This is a long thread, but as a fly on the wall comment, another approach here that is isomorphis to what is being proposed is
%sum = linalg.tiled_loop (%i, %j) = (%c0, %c0) to (%size_0, %size_1)
step (%c10, %c10)
ins (%in_ = %in: tensor<100x100xf32>)
outs (%out_ = %out: tensor<100x100xf32>)
iterator_types ("parallel", "parallel") {
%in_sub = tensor.extract_slice %in_[%i, %j][%c10, %c20][%c1, %c1]
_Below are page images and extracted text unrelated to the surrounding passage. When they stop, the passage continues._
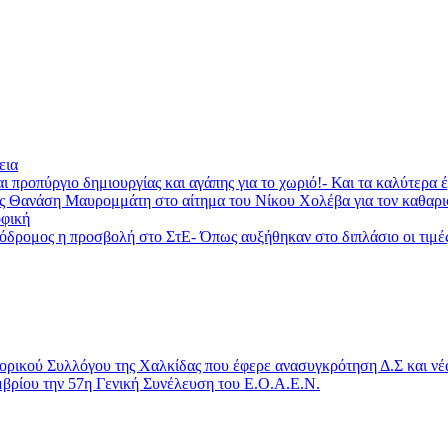
εια
ι προπύργιο δημιουργίας και αγάπης για το χωριό!- Και τα καλύτερα
ας Θανάση Μαυρομμάτη στο αίτημα του Νίκου Χολέβα για τον καθαρ
φική
ομος η προσβολή στο ΣτΕ- Όπως αυξήθηκαν στο διπλάσιο οι τιμές τη
ορικού Συλλόγου της Χαλκίδας που έφερε ανασυγκρότηση Δ.Σ και νέ
μβρίου την 57η Γενική Συνέλευση του Ε.Ο.Α.Ε.Ν.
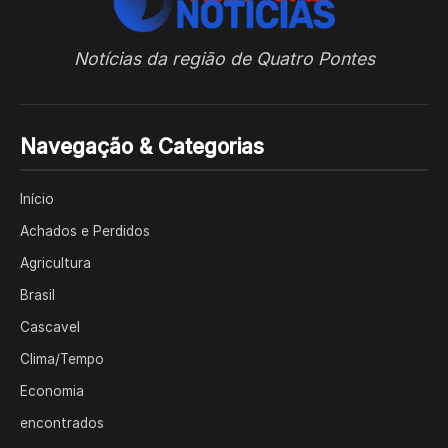
Notícias da região de Quatro Pontes
Navegação & Categorias
Início
Achados e Perdidos
Agricultura
Brasil
Cascavel
Clima/Tempo
Economia
encontrados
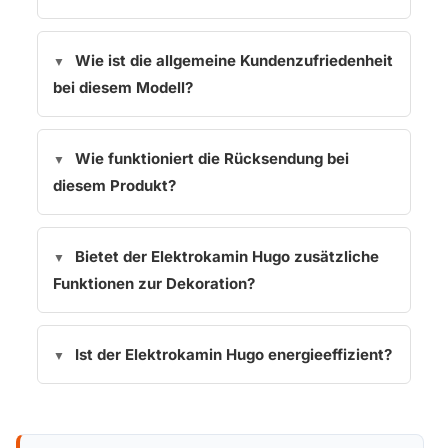
Wie ist die allgemeine Kundenzufriedenheit
bei diesem Modell?
Wie funktioniert die Rücksendung bei
diesem Produkt?
Bietet der Elektrokamin Hugo zusätzliche
Funktionen zur Dekoration?
Ist der Elektrokamin Hugo energieeffizient?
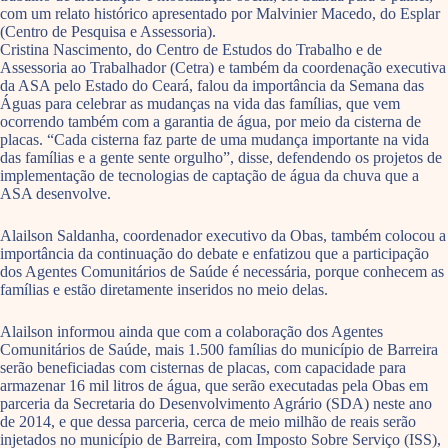
com um relato histórico apresentado por Malvinier Macedo, do Esplar
(Centro de Pesquisa e Assessoria).
Cristina Nascimento, do Centro de Estudos do Trabalho e de
Assessoria ao Trabalhador (Cetra) e também da coordenação executiva
da ASA pelo Estado do Ceará, falou da importância da Semana das
Águas para celebrar as mudanças na vida das famílias, que vem
ocorrendo também com a garantia de água, por meio da cisterna de
placas. “Cada cisterna faz parte de uma mudança importante na vida
das famílias e a gente sente orgulho”, disse, defendendo os projetos de
implementação de tecnologias de captação de água da chuva que a
ASA desenvolve.
Alailson Saldanha, coordenador executivo da Obas, também colocou a
importância da continuação do debate e enfatizou que a participação
dos Agentes Comunitários de Saúde é necessária, porque conhecem as
famílias e estão diretamente inseridos no meio delas.
Alailson informou ainda que com a colaboração dos Agentes
Comunitários de Saúde, mais 1.500 famílias do município de Barreira
serão beneficiadas com cisternas de placas, com capacidade para
armazenar 16 mil litros de água, que serão executadas pela Obas em
parceria da Secretaria do Desenvolvimento Agrário (SDA) neste ano
de 2014, e que dessa parceria, cerca de meio milhão de reais serão
injetados no município de Barreira, com Imposto Sobre Serviço (ISS),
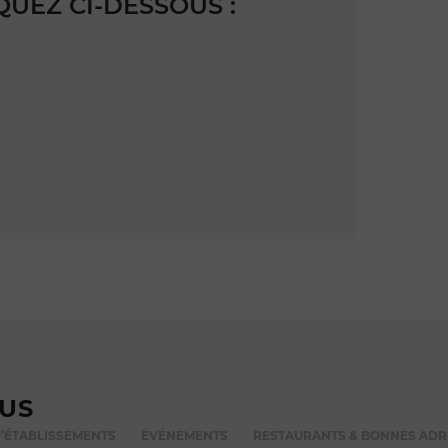
QUEZ CI-DESSOUS :
VUS
’ÉTABLISSEMENTS
ÉVÉNEMENTS
RESTAURANTS & BONNES ADR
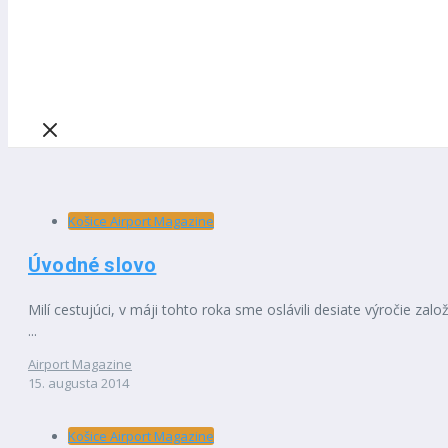
Košice Airport Magazine
Úvodné slovo
Milí cestujúci, v máji tohto roka sme oslávili desiate výročie za
...
Airport Magazine
15. augusta 2014
Košice Airport Magazine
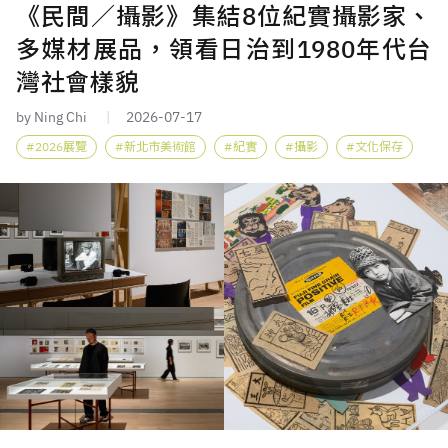
《民間／攝影》集結8位紀實攝影家、
多媒材展品，領看日治到1980年代台
灣社會樣貌
by Ning Chi
2026-07-17
2026展覽
新北市美術館
紀實
攝影
文化保存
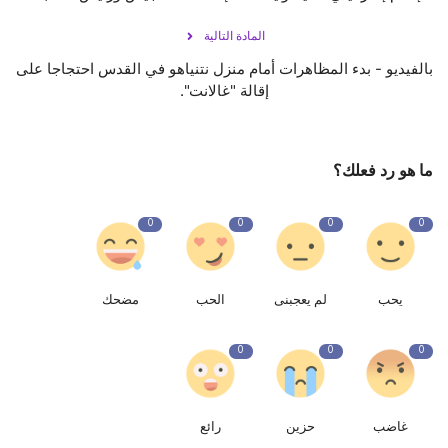
المادة التالية
بالفيديو - بدء المظاهرات أمام منزل نتنياهو في القدس احتجاجا على
إقالة "غالانت".
ما هو رد فعلك؟
0
0
0
0
يحب
لم يعجبنى
الحب
مضحك
0
0
0
غاضب
حزين
رائع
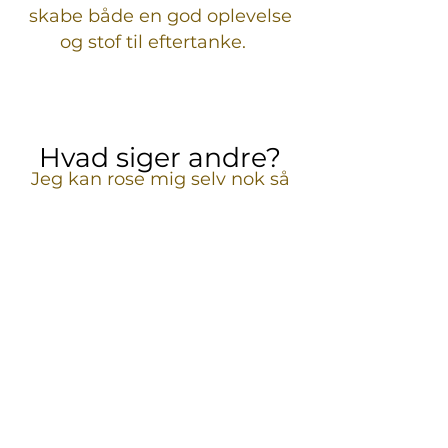
skabe både en god oplevelse
og stof til eftertanke.
Hvad siger andre?
Hvad siger andre?
Jeg kan rose mig selv nok så
meget. Men det er mine
klienters oplevelser og
vidnesbyrd, der giver den
virkelige indsigt. Læs om
andres oplevelser
her
, og få
indsigt i, hvordan en session
eller et event med mig kan
åbne op for nye perspektiver
og muligheder.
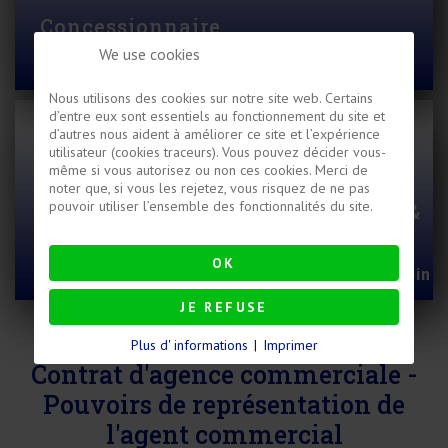
Concessionnaire
We use cookies
et le contrat de concession
Nous utilisons des cookies sur notre site web. Certains
d’entre eux sont essentiels au fonctionnement du site et
d’autres nous aident à améliorer ce site et l’expérience
utilisateur (cookies traceurs). Vous pouvez décider vous-
même si vous autorisez ou non ces cookies. Merci de
noter que, si vous les rejetez, vous risquez de ne pas
pouvoir utiliser l’ensemble des fonctionnalités du site.
Droit de la concurrence allemand &
antitrust
OK
Des moyens équitables permettent d'aller loin
JE REFUSE
Plus d' informations
|
Imprimer
Contrat d'agence commerciale -
Pouvoirs de représentation de
l'agent commercial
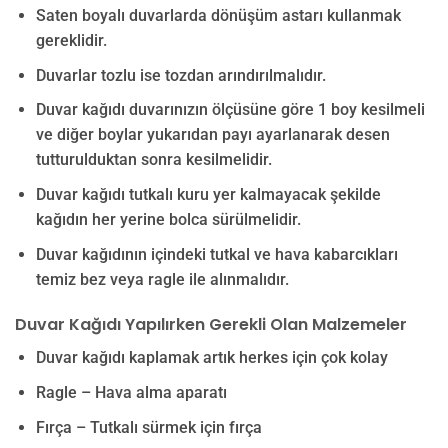
Saten boyalı duvarlarda dönüşüm astarı kullanmak
gereklidir.
Duvarlar tozlu ise tozdan arındırılmalıdır.
Duvar kağıdı duvarınızın ölçüsüne göre 1 boy kesilmeli
ve diğer boylar yukarıdan payı ayarlanarak desen
tutturulduktan sonra kesilmelidir.
Duvar kağıdı tutkalı kuru yer kalmayacak şekilde
kağıdın her yerine bolca sürülmelidir.
Duvar kağıdının içindeki tutkal ve hava kabarcıkları
temiz bez veya ragle ile alınmalıdır.
Duvar Kağıdı Yapılırken Gerekli Olan Malzemeler
Duvar kağıdı kaplamak artık herkes için çok kolay
Ragle – Hava alma aparatı
Fırça – Tutkalı sürmek için fırça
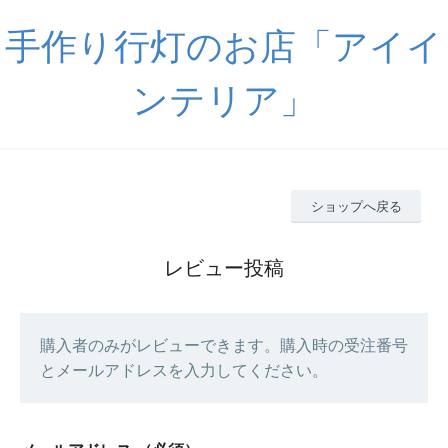
手作り行灯のお店「アイイ
ンテリア」
ショップへ戻る
レビュー投稿
購入者のみがレビューできます。購入時の受注番号
とメールアドレスを入力してください。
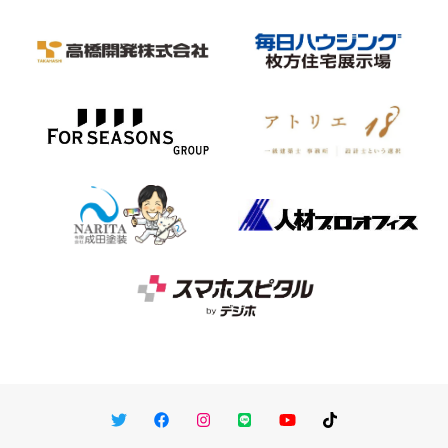
Twitter
Facebook
Instagram
LINE
You Tube
TikTok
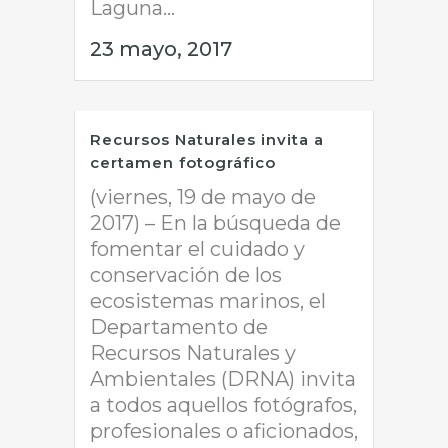
Laguna...
23 mayo, 2017
Recursos Naturales invita a
certamen fotográfico
(viernes, 19 de mayo de
2017) – En la búsqueda de
fomentar el cuidado y
conservación de los
ecosistemas marinos, el
Departamento de
Recursos Naturales y
Ambientales (DRNA) invita
a todos aquellos fotógrafos,
profesionales o aficionados,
%transpose_sub = linalg.generic {
indexing_maps = [#id, #tr],
iterator_types = ["parallel", "parallel"]}
ins(%in_sub: tensor<10x10xf32>)
outs(%out_sub: tensor<10x10xf32>) {
^bb0(%in_elem: f32, %out_elem: f32):
linalg.yield %in_elem : f32
} -> tensor<10x10xf32>
linalg.tiled_loop_terminator {
tiled_yield %transpose_sub at [%j, %i][%c20, %c10][%c1, %c1]
}
}
That is, the terminator has a region, with one op per outs, and that op holds the offsets/strides to insert into for this iteration. I think this dodges the weirdness of linalg.tiled_yield %transpose_sub in %out_sub : tensor<10x10xf32>
needing %out_sub to be defined by a tensor.extract_slice
. It’s the same information, but represented without needing to traverse a use-def chain to reach the dummy “read”.